EXCERPTED RECORDS:
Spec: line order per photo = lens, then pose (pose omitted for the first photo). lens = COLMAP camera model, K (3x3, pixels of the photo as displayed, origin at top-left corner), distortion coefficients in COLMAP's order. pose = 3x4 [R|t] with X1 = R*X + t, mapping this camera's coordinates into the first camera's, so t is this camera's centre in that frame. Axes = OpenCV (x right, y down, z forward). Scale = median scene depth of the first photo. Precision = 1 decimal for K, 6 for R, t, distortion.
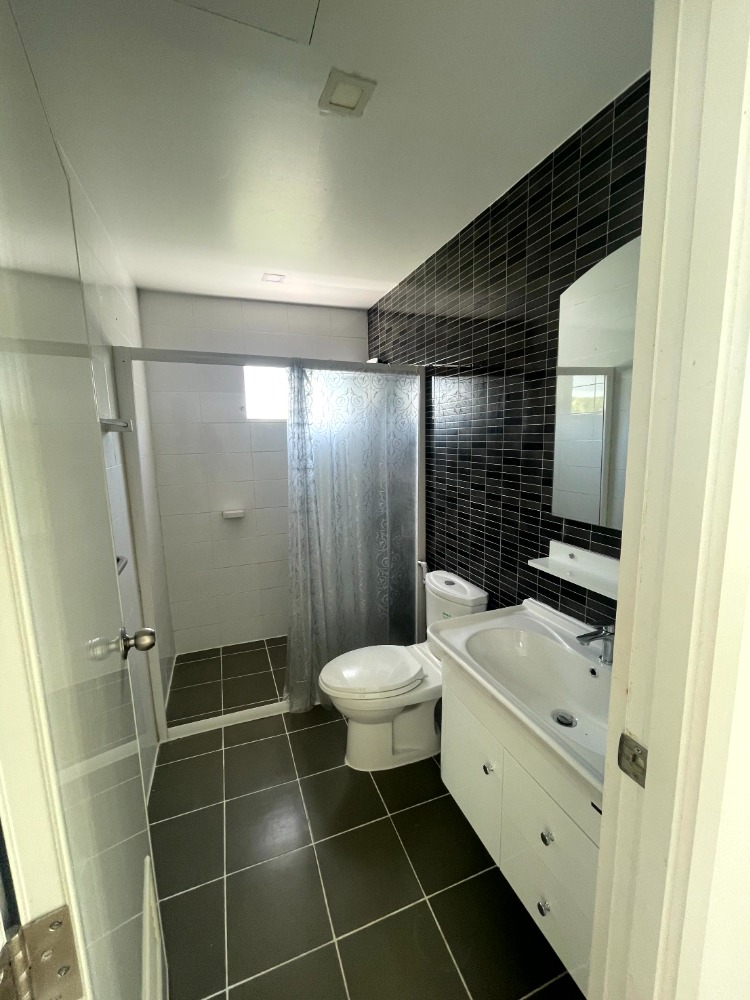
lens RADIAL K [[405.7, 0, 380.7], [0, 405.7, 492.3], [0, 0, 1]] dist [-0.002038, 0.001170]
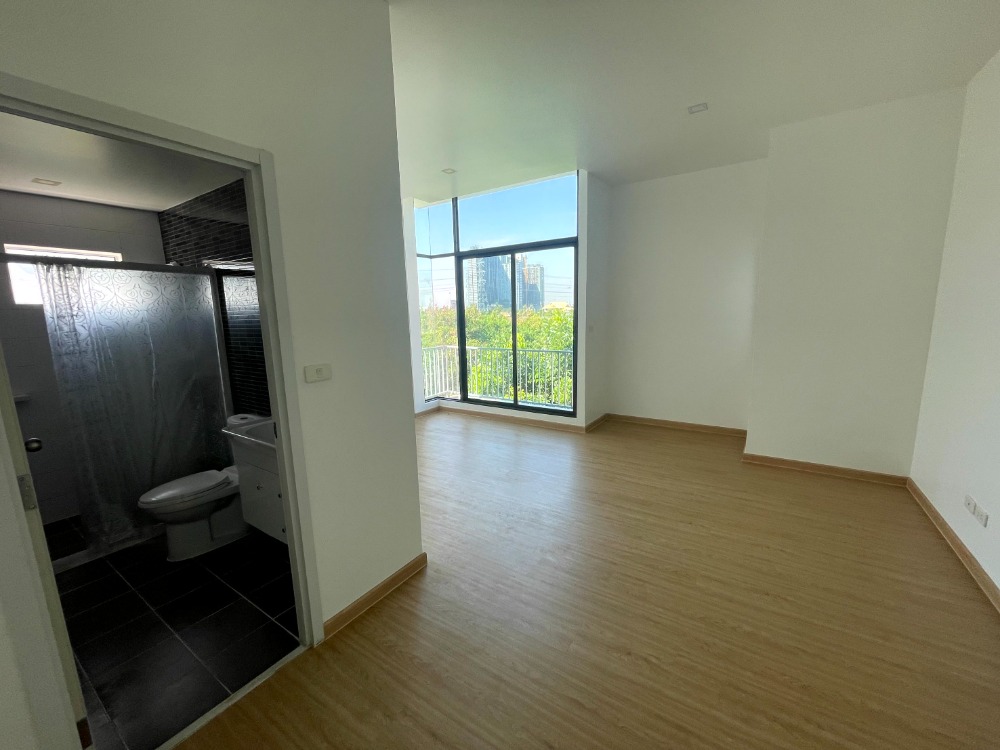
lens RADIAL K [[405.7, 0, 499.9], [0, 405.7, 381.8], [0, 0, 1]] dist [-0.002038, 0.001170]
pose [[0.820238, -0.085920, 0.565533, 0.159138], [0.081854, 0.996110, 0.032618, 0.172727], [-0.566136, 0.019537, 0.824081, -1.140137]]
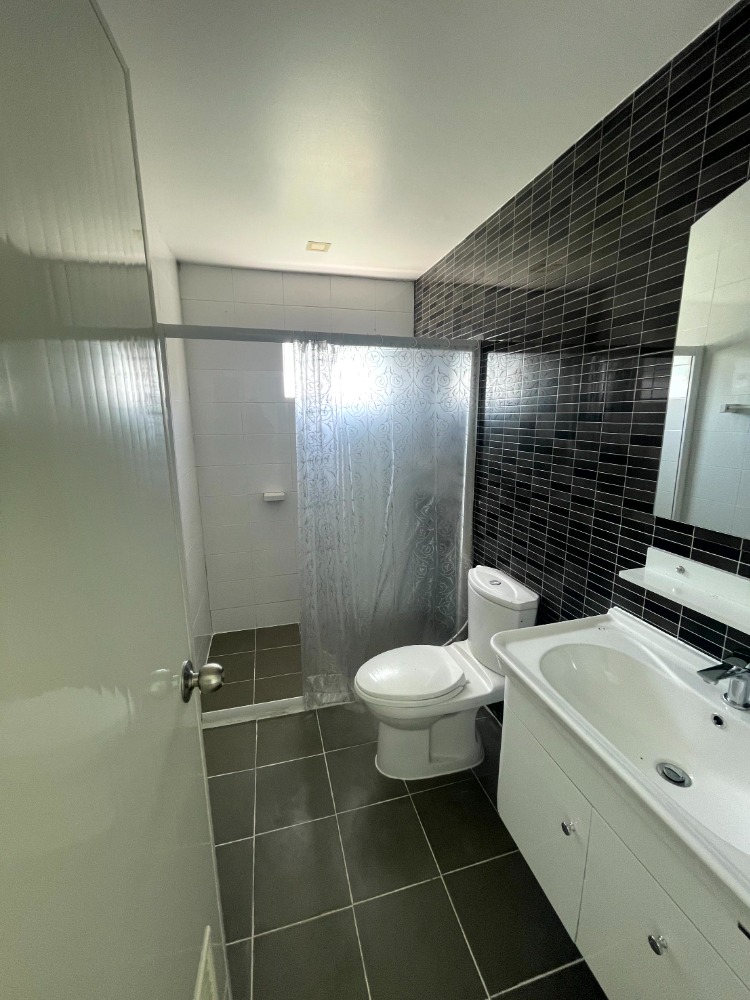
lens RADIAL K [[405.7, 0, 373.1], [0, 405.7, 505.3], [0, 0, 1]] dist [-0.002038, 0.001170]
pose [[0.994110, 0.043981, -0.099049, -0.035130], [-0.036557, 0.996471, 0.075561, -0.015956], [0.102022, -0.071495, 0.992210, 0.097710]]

* * *

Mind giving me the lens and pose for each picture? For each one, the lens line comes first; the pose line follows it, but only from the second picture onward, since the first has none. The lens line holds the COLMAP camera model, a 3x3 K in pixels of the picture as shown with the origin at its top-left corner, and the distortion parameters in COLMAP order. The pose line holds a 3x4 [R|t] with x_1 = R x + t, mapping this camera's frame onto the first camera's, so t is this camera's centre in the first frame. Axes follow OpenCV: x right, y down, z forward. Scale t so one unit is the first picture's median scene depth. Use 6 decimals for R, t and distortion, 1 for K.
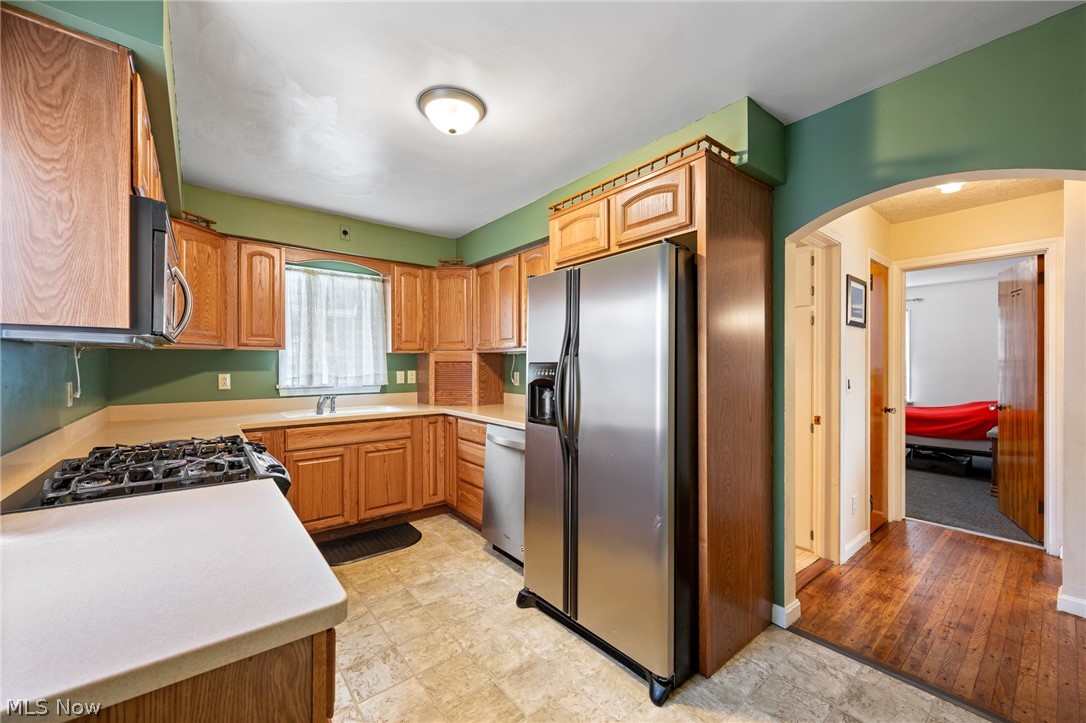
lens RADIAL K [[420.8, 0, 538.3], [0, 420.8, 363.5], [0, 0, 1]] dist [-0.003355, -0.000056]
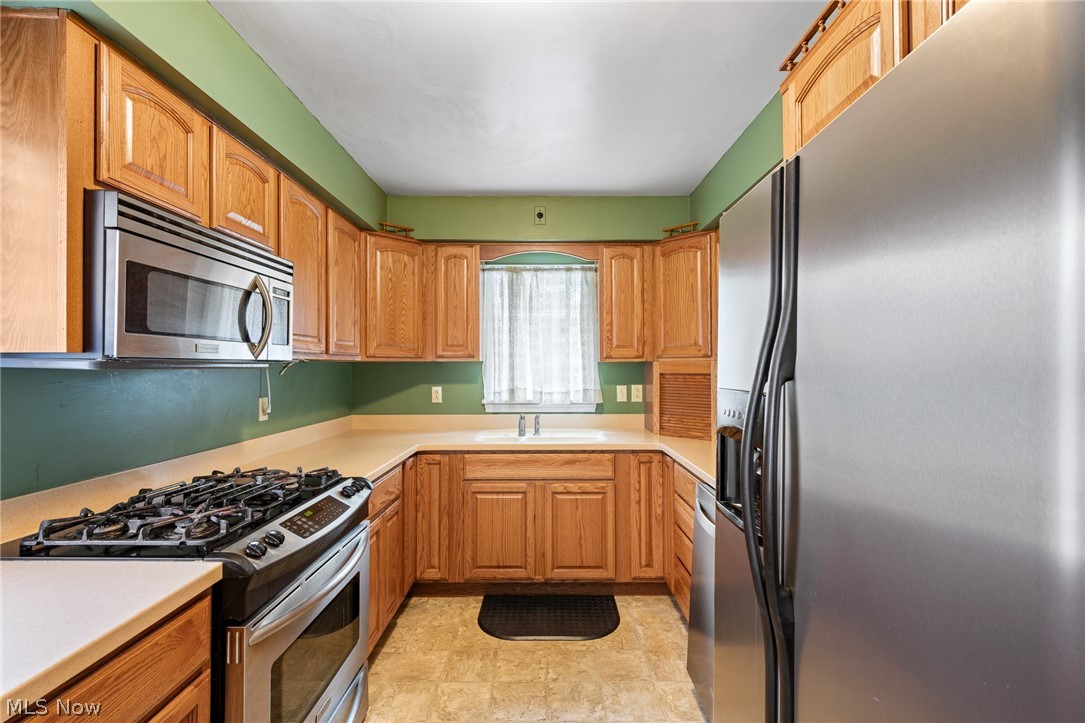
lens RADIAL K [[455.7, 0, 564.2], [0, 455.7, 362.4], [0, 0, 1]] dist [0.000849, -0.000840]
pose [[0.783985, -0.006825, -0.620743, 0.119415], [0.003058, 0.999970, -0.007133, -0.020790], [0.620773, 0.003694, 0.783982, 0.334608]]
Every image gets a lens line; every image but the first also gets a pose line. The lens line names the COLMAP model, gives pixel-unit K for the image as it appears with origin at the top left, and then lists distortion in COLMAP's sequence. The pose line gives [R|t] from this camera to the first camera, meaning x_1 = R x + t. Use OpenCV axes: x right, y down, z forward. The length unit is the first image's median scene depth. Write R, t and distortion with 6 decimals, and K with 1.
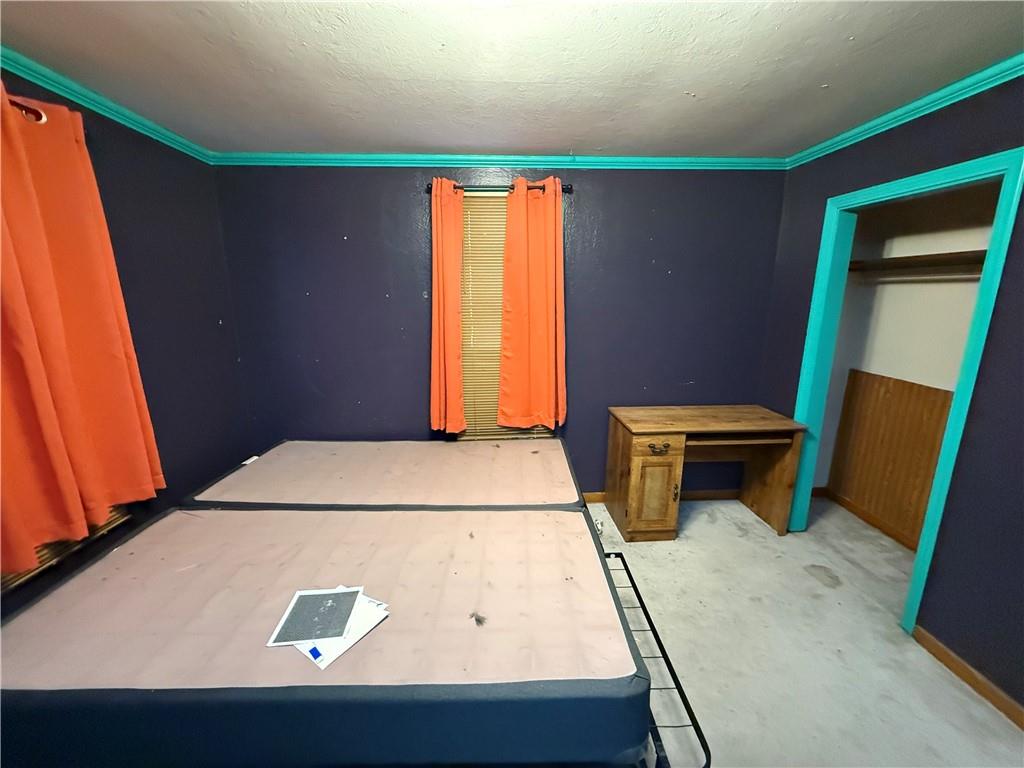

ABOUT THIS EXERCISE: Rewrite the rows between the line holding "Spec: line order" and the line holding "-0.071495, 0.992210, 0.097710]]", inclusive, swapping "photo" for "image" and keeping everything else the same. Leave the pictures out.

ANSWER BOX:
Spec: line order per image = lens, then pose (pose omitted for the first image). lens = COLMAP camera model, K (3x3, pixels of the image as displayed, origin at top-left corner), distortion coefficients in COLMAP's order. pose = 3x4 [R|t] with X1 = R*X + t, mapping this camera's coordinates into the first camera's, so t is this camera's centre in that frame. Axes = OpenCV (x right, y down, z forward). Scale = median scene depth of the first image. Precision = 1 decimal for K, 6 for R, t, distortion.
lens RADIAL K [[405.7, 0, 380.7], [0, 405.7, 492.3], [0, 0, 1]] dist [-0.002038, 0.001170]
lens RADIAL K [[405.7, 0, 499.9], [0, 405.7, 381.8], [0, 0, 1]] dist [-0.002038, 0.001170]
pose [[0.820238, -0.085920, 0.565533, 0.159138], [0.081854, 0.996110, 0.032618, 0.172727], [-0.566136, 0.019537, 0.824081, -1.140137]]
lens RADIAL K [[405.7, 0, 373.1], [0, 405.7, 505.3], [0, 0, 1]] dist [-0.002038, 0.001170]
pose [[0.994110, 0.043981, -0.099049, -0.035130], [-0.036557, 0.996471, 0.075561, -0.015956], [0.102022, -0.071495, 0.992210, 0.097710]]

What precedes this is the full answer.